Mekongganews.id, KOLAKA – Praktik politik uang atau money politic sering menjadi masalah dalam proses pemilihan umum. Perlu diingat bahwa tindakan ini melanggar hukum dan dapat berujung pada sanksi pidana sesuai peraturan yang berlaku.
Menariknya, terdapat perbedaan sanksi antara pelaku politik uang dalam pemilihan umum (pemilu) dan pemilihan kepala daerah (pilkada), di mana sanksinya lebih berat pada pilkada.
“Di Pilkada, sanksi bagi pelaku politik uang lebih berat daripada di Pemilu,” ungkap Titi Anggraini, Pembina Perkumpulan untuk Pemilu dan Demokrasi (Perludem), saat memberikan pernyataan di Jakarta.
Berdasarkan Pasal 187A Undang-Undang Nomor 10 Tahun 2016, pelaku politik uang, baik pemberi maupun penerima, dapat dikenai hukuman di setiap tahapan pilkada.
Sanksi berlaku tidak hanya pada masa kampanye atau hari pemungutan suara, tetapi juga pada seluruh tahapan pilkada.
“Sanksinya adalah pidana penjara minimal 36 bulan (3 tahun) dan maksimal 72 bulan (6 tahun) serta denda minimal Rp200 juta dan maksimal Rp1 miliar,” jelas Titi.
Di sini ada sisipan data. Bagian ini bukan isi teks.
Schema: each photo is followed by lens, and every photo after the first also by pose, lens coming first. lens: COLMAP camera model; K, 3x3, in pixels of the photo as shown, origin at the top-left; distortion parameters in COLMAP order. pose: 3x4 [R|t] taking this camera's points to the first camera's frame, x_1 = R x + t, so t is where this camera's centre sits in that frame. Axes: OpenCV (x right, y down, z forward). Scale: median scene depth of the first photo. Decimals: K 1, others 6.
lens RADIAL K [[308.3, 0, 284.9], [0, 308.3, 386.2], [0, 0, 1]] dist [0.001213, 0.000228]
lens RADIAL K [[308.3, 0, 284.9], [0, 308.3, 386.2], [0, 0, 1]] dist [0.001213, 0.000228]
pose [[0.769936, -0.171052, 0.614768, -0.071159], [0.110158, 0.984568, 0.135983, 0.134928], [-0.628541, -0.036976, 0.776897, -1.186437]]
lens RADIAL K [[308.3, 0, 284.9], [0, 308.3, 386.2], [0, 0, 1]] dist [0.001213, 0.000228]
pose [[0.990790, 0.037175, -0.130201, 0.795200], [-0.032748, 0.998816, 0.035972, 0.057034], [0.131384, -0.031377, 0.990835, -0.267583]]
Ia menambahkan bahwa penerima politik uang juga akan dikenakan sanksi yang sama.
“Bayangkan, hanya karena menerima uang Rp100 juta, bisa dikenai denda Rp200 juta dan hukuman penjara 3 sampai 6 tahun,” tegasnya.
Titi pun mengingatkan masyarakat untuk lebih waspada terhadap ancaman sanksi dan tidak tergoda melakukan politik uang, mengingat dalam banyak kasus, pelaku utama sering lolos dari jeratan hukum.
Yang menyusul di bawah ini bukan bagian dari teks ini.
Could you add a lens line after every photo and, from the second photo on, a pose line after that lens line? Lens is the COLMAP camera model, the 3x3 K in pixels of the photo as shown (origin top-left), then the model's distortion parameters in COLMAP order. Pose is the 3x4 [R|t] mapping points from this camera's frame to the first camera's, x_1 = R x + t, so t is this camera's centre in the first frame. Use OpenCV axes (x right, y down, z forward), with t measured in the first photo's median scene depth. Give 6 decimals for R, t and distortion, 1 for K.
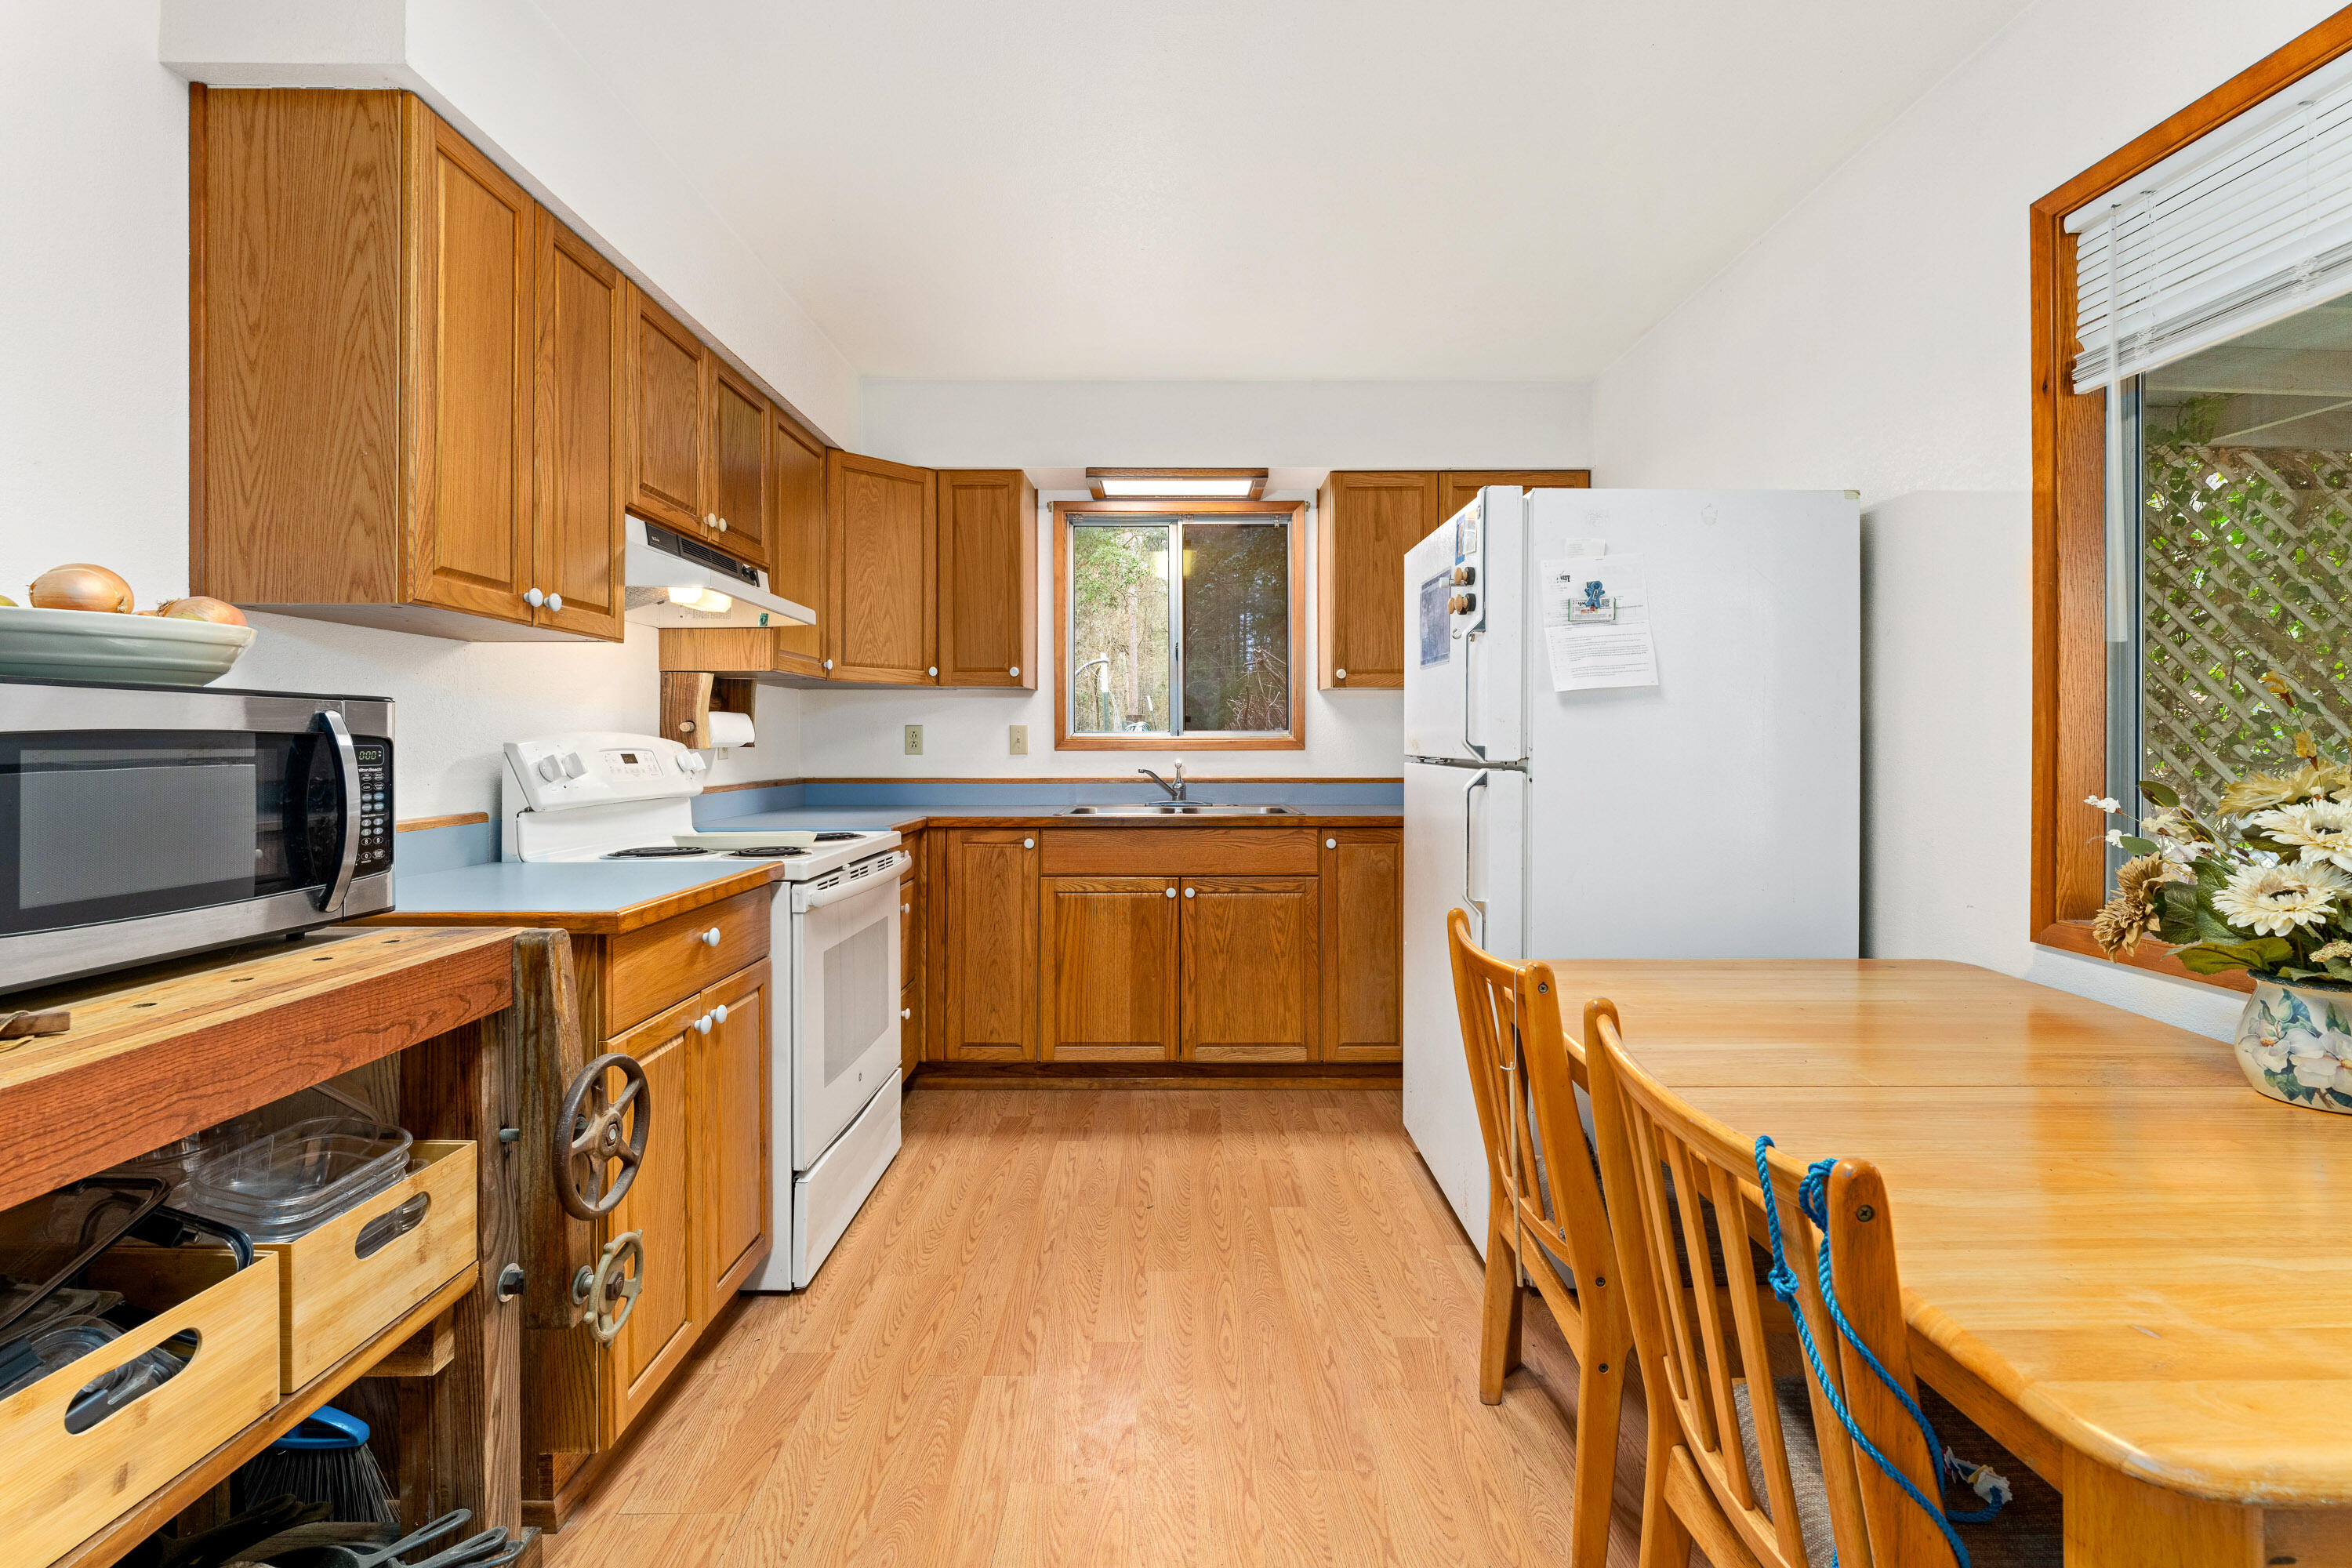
lens RADIAL K [[1022.6, 0, 1178.2], [0, 1022.6, 744.1], [0, 0, 1]] dist [0.000303, -0.000024]
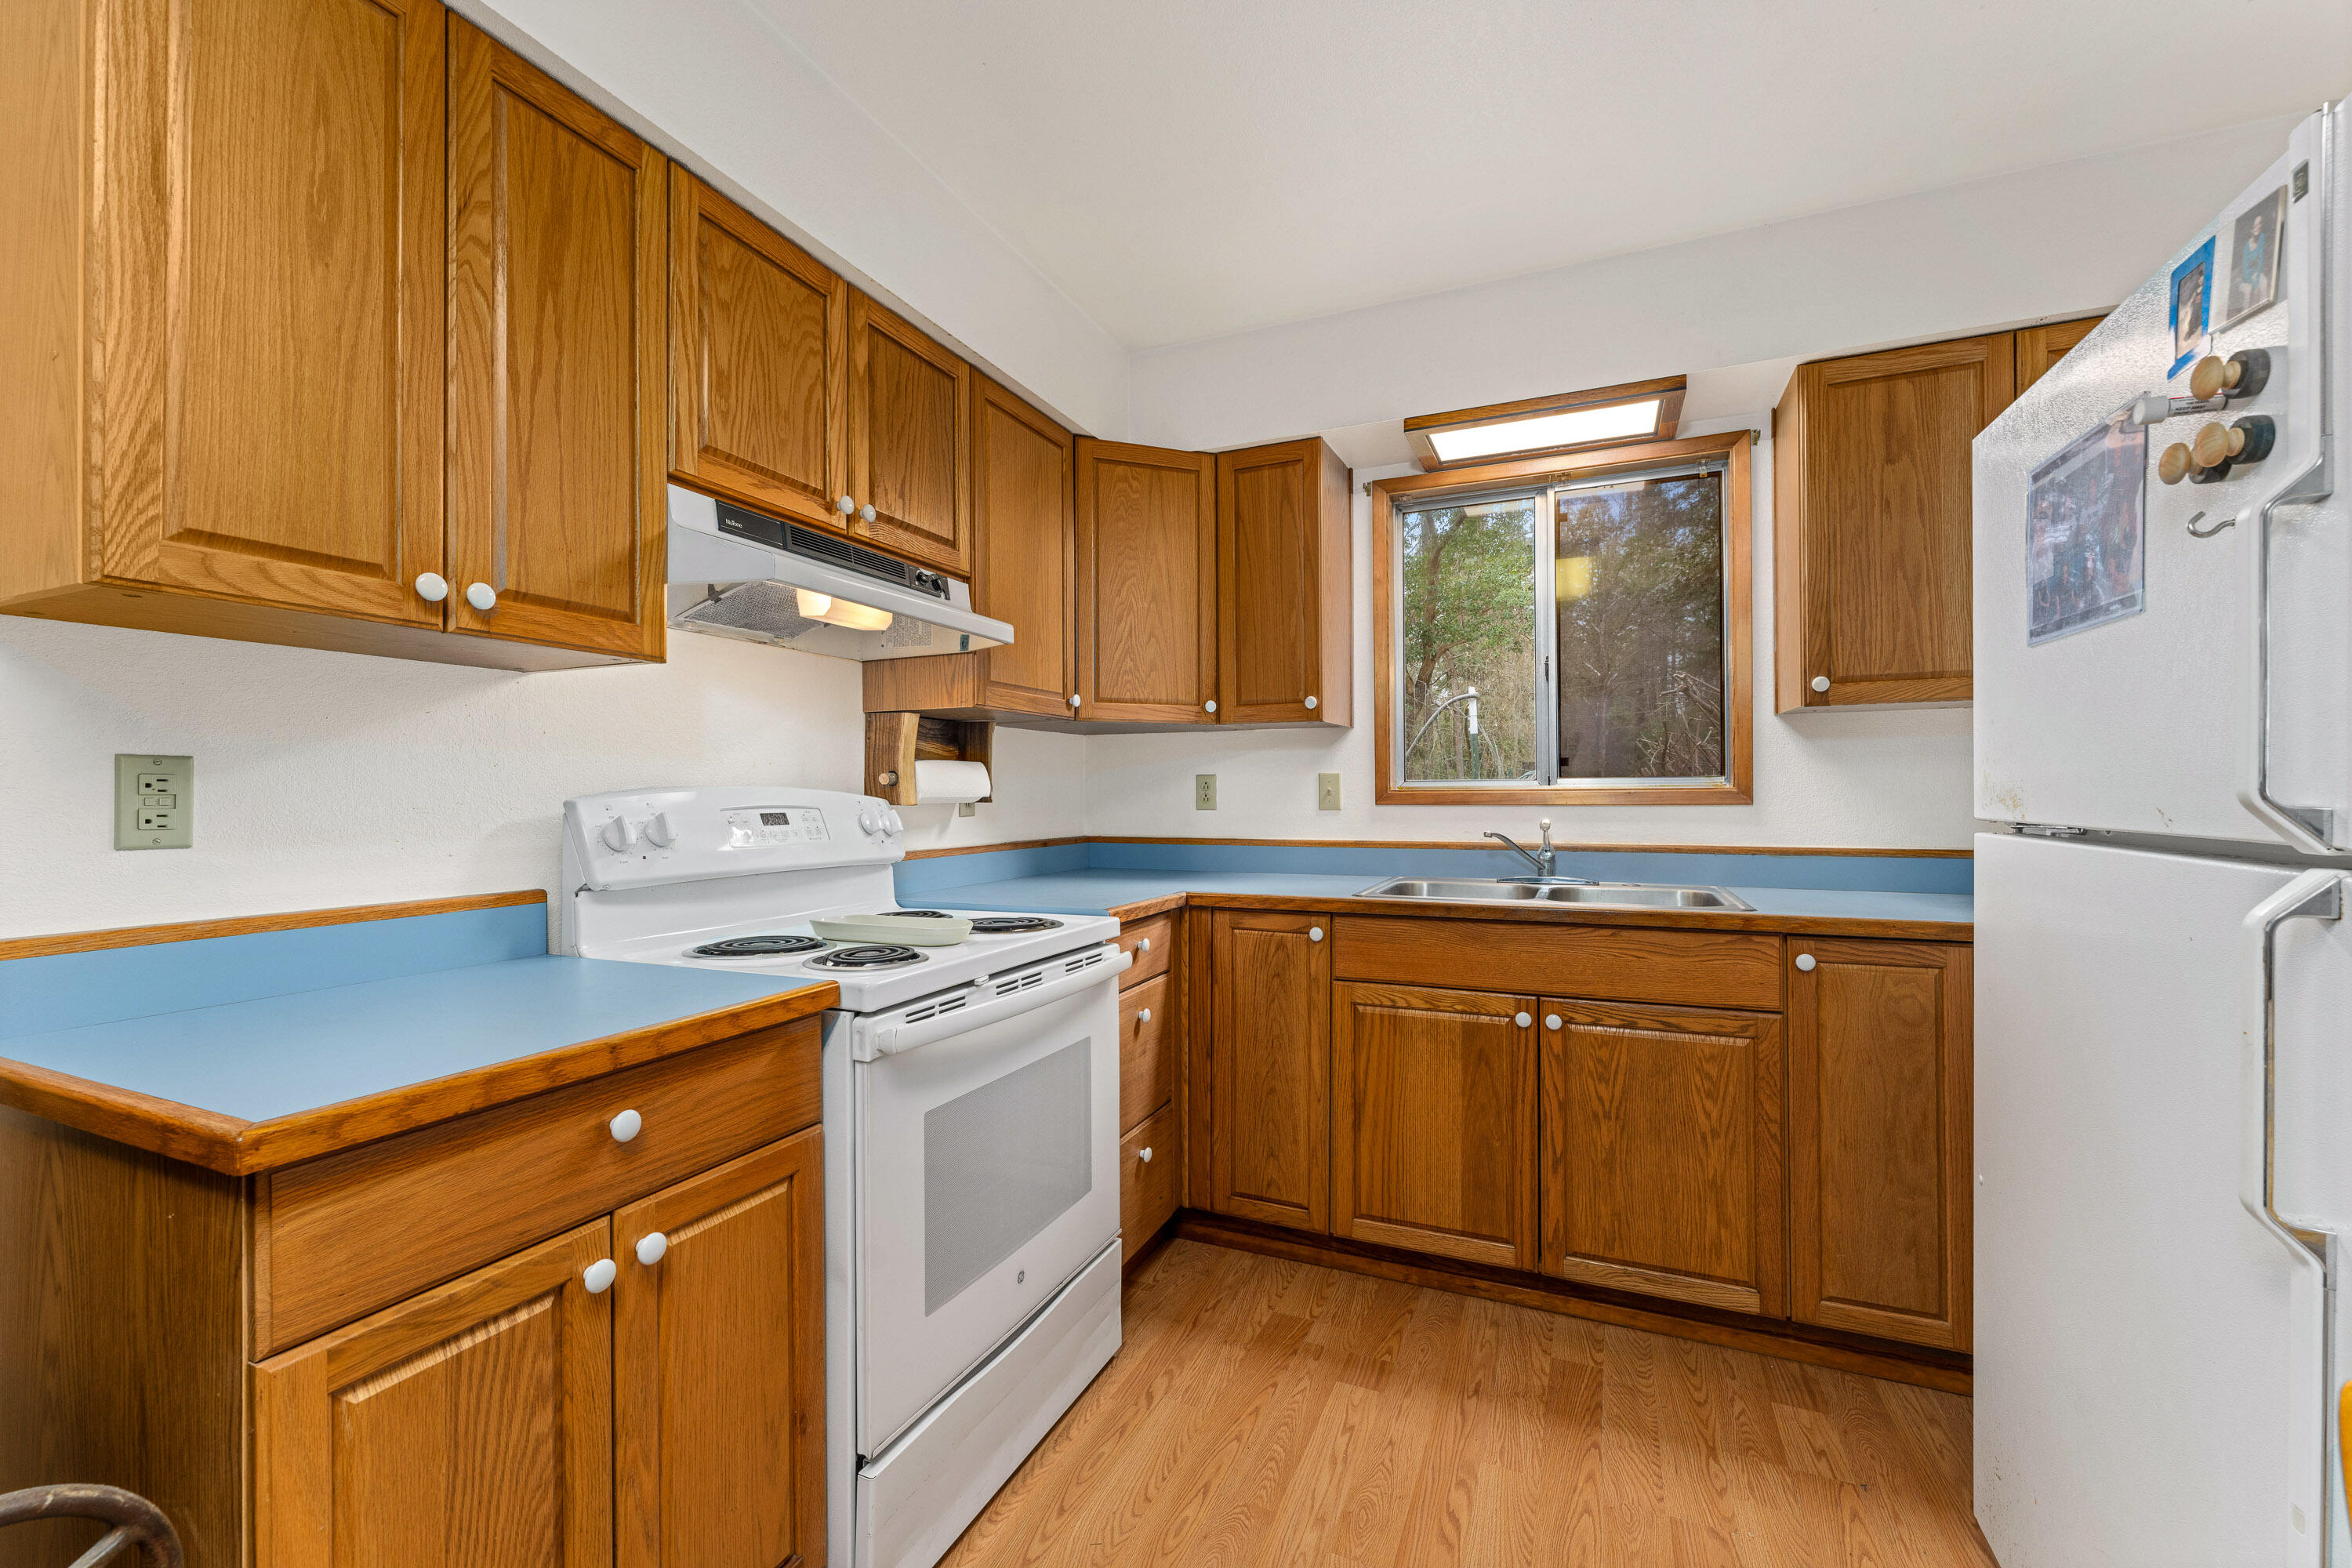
lens RADIAL K [[950.0, 0, 1176.4], [0, 950.0, 791.5], [0, 0, 1]] dist [-0.001650, 0.000013]
pose [[0.913813, -0.003907, -0.406117, 0.038315], [0.003233, 0.999992, -0.002347, -0.003394], [0.406123, 0.000832, 0.913818, 0.338047]]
“Biasanya, aktor intelektualnya tidak tersentuh. Yang bisa diproses hanya operator lapangan. Dan tindak pidana politik uang menempati urutan kedua pelanggaran paling banyak pada Pilkada 2020,” ungkapnya.
Sementara itu, pelanggaran tertinggi dalam pilkada, menurut Titi, adalah terkait netralitas aparatur sipil negara (ASN) dan kepala desa.
Dengan sanksi yang lebih berat dan ancaman pidana yang serius, masyarakat diharapkan lebih waspada dan menolak segala bentuk politik uang dalam pilkada demi terciptanya proses pemilihan yang bersih dan adil.